> **Exercise brief**: Repeat every line below exactly, word for word.

> **Input**:
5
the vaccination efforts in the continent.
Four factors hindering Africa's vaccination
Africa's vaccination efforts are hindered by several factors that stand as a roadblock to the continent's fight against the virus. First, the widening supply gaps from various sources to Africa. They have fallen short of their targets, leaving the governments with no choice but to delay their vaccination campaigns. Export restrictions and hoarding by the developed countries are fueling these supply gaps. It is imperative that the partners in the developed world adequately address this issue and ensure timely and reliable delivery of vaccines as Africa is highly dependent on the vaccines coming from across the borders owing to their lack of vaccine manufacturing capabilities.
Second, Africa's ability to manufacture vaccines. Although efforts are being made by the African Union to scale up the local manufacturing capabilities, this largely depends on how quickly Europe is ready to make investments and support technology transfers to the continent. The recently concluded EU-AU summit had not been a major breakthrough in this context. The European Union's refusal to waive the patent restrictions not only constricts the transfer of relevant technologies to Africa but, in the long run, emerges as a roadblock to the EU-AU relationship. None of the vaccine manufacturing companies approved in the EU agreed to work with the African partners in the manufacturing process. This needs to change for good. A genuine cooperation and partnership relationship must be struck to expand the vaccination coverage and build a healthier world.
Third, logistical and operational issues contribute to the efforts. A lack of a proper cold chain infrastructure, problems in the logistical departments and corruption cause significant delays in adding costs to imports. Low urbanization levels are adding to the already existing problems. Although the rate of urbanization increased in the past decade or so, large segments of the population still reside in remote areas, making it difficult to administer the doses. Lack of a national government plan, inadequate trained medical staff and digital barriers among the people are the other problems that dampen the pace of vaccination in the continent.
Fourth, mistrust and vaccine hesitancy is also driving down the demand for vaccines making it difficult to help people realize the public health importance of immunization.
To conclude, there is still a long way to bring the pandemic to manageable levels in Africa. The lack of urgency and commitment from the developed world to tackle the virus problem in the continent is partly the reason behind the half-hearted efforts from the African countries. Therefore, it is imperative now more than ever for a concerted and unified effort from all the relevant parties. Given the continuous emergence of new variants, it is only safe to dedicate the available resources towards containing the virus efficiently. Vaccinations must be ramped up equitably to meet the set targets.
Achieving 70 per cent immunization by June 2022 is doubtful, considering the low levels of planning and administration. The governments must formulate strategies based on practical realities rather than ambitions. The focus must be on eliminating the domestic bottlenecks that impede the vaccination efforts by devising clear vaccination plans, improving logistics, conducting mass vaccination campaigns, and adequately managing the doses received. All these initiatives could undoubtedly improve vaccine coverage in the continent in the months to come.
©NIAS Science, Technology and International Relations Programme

> **Result for this task**:
5
the vaccination efforts in the continent.
Four factors hindering Africa's vaccination
Africa's vaccination efforts are hindered by several factors that stand as a roadblock to the continent's fight against the virus. First, the widening supply gaps from various sources to Africa. They have fallen short of their targets, leaving the governments with no choice but to delay their vaccination campaigns. Export restrictions and hoarding by the developed countries are fueling these supply gaps. It is imperative that the partners in the developed world adequately address this issue and ensure timely and reliable delivery of vaccines as Africa is highly dependent on the vaccines coming from across the borders owing to their lack of vaccine manufacturing capabilities.
Second, Africa's ability to manufacture vaccines. Although efforts are being made by the African Union to scale up the local manufacturing capabilities, this largely depends on how quickly Europe is ready to make investments and support technology transfers to the continent. The recently concluded EU-AU summit had not been a major breakthrough in this context. The European Union's refusal to waive the patent restrictions not only constricts the transfer of relevant technologies to Africa but, in the long run, emerges as a roadblock to the EU-AU relationship. None of the vaccine manufacturing companies approved in the EU agreed to work with the African partners in the manufacturing process. This needs to change for good. A genuine cooperation and partnership relationship must be struck to expand the vaccination coverage and build a healthier world.
Third, logistical and operational issues contribute to the efforts. A lack of a proper cold chain infrastructure, problems in the logistical departments and corruption cause significant delays in adding costs to imports. Low urbanization levels are adding to the already existing problems. Although the rate of urbanization increased in the past decade or so, large segments of the population still reside in remote areas, making it difficult to administer the doses. Lack of a national government plan, inadequate trained medical staff and digital barriers among the people are the other problems that dampen the pace of vaccination in the continent.
Fourth, mistrust and vaccine hesitancy is also driving down the demand for vaccines making it difficult to help people realize the public health importance of immunization.
To conclude, there is still a long way to bring the pandemic to manageable levels in Africa. The lack of urgency and commitment from the developed world to tackle the virus problem in the continent is partly the reason behind the half-hearted efforts from the African countries. Therefore, it is imperative now more than ever for a concerted and unified effort from all the relevant parties. Given the continuous emergence of new variants, it is only safe to dedicate the available resources towards containing the virus efficiently. Vaccinations must be ramped up equitably to meet the set targets.
Achieving 70 per cent immunization by June 2022 is doubtful, considering the low levels of planning and administration. The governments must formulate strategies based on practical realities rather than ambitions. The focus must be on eliminating the domestic bottlenecks that impede the vaccination efforts by devising clear vaccination plans, improving logistics, conducting mass vaccination campaigns, and adequately managing the doses received. All these initiatives could undoubtedly improve vaccine coverage in the continent in the months to come.
©NIAS Science, Technology and International Relations Programme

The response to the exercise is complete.